● Énoncé 1: D'après l'extrait, en quelle année la Conférence internationale du Travail a-t-elle adopté sa résolution concernant les droits syndicaux et leurs relations avec les libertés civiles ?

C. Conclusions du comité

C. Conclusions du comité
  1. 148. Le comité prend note des informations et observations fournies par le gouvernement sur ces deux plaintes. Il note en particulier les assurances données par le gouvernement en ce qui concerne la liberté d'opinion et d'expression, le droit à une bonne administration de la justice, le droit des travailleurs de constituer des syndicats sans autorisation préalable ainsi que les garanties du droit de grève et du droit à la liberté du travail.
  2. 149. Le comité doit néanmoins regretter que le gouvernement n'ait pas répondu, de manière détaillée, à toutes les demandes qu'il avait formulées dans ses conclusions précédentes et qu'il se soit contenté de réitérer ses déclarations générales antérieures concernant l'exercice sans entrave de la liberté d'expression et d'opinion dont jouissent les citoyens au Maroc ainsi que sur les garanties des droits de l'homme dans les procédures judiciaires.
  3. 150. Plus précisément au sujet de la condamnation de M. Noubir El Amaoui, le comité regrette que le gouvernement n'ait pas fourni d'indications sur la nature diffamatoire des propos tenus par le secrétaire général de la CDT. Notant que l'intéressé a été libéré par mesure de grâce avant l'expiration de sa peine, le comité insiste néanmoins auprès du gouvernement sur le fait que le droit d'exprimer des opinions par voie de presse ou autrement est un des éléments essentiels des droits syndicaux. (Voir Recueil de décisions et de principes du Comité de la liberté syndicale, troisième édition, 1985, paragr. 172.) Le comité rappelle à cet égard que la Conférence internationale du Travail a signalé dans sa résolution de 1970 concernant les droits syndicaux et leurs relations avec les libertés civiles que la liberté d'opinion et d'expression, et en particulier le droit de ne pas être inquiété pour ses opinions et celui de chercher, de recevoir et de répandre, sans considération de frontières, les informations et les idées par quelque moyen d'expression que ce soit, constituent des libertés civiles qui sont essentielles à l'exercice normal des droits syndicaux. (Voir Recueil, op. cit., paragr. 74.)

Entrées de questions de raisonnement spatial
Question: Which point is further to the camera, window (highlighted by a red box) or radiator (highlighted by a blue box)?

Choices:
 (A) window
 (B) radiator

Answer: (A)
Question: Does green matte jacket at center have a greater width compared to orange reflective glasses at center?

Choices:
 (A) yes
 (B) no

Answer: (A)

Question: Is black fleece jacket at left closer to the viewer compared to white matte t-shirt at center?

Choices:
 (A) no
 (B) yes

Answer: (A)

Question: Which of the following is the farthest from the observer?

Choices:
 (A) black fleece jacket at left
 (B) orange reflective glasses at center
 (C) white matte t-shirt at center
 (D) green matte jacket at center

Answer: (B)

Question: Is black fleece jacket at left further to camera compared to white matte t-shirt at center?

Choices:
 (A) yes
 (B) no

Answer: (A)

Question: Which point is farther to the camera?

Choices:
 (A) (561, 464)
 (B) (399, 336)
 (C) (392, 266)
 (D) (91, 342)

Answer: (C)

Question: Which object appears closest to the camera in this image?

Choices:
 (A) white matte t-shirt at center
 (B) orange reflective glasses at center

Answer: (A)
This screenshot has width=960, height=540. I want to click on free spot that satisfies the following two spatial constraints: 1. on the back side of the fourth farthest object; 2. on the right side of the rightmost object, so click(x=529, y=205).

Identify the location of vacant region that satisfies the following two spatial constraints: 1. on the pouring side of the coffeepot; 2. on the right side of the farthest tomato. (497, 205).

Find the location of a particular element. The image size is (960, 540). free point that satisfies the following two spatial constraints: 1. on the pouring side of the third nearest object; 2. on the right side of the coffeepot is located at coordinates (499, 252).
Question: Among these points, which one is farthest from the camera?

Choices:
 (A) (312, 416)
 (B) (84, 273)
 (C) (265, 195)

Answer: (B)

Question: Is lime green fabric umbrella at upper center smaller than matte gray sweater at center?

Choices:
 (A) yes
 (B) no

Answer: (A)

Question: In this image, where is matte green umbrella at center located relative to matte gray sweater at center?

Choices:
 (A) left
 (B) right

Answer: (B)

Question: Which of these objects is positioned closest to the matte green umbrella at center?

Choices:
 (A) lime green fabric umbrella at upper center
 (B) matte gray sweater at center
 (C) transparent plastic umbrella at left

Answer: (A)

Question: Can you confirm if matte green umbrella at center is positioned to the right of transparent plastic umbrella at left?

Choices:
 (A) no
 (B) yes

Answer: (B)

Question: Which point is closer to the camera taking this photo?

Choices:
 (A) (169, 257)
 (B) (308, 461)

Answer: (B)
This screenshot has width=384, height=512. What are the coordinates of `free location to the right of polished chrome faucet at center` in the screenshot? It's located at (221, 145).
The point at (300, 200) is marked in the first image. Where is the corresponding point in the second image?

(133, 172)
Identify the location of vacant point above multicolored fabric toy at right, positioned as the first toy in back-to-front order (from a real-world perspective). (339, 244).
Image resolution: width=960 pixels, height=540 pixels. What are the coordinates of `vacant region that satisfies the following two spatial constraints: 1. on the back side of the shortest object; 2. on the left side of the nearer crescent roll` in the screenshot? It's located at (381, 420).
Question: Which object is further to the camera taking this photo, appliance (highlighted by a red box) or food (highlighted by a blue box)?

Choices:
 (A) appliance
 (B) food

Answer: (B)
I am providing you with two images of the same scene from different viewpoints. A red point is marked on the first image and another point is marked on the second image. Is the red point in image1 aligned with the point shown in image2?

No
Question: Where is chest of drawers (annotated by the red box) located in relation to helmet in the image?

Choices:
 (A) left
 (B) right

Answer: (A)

● Énoncé 2: Extrayez toutes les lignes des entrées qui comportent le mot « fleece ».

● Résultat 1: En 1970.

● Résultat 2:
Question: Is black fleece jacket at left closer to the viewer compared to white matte t-shirt at center?
 (A) black fleece jacket at left
Question: Is black fleece jacket at left further to camera compared to white matte t-shirt at center?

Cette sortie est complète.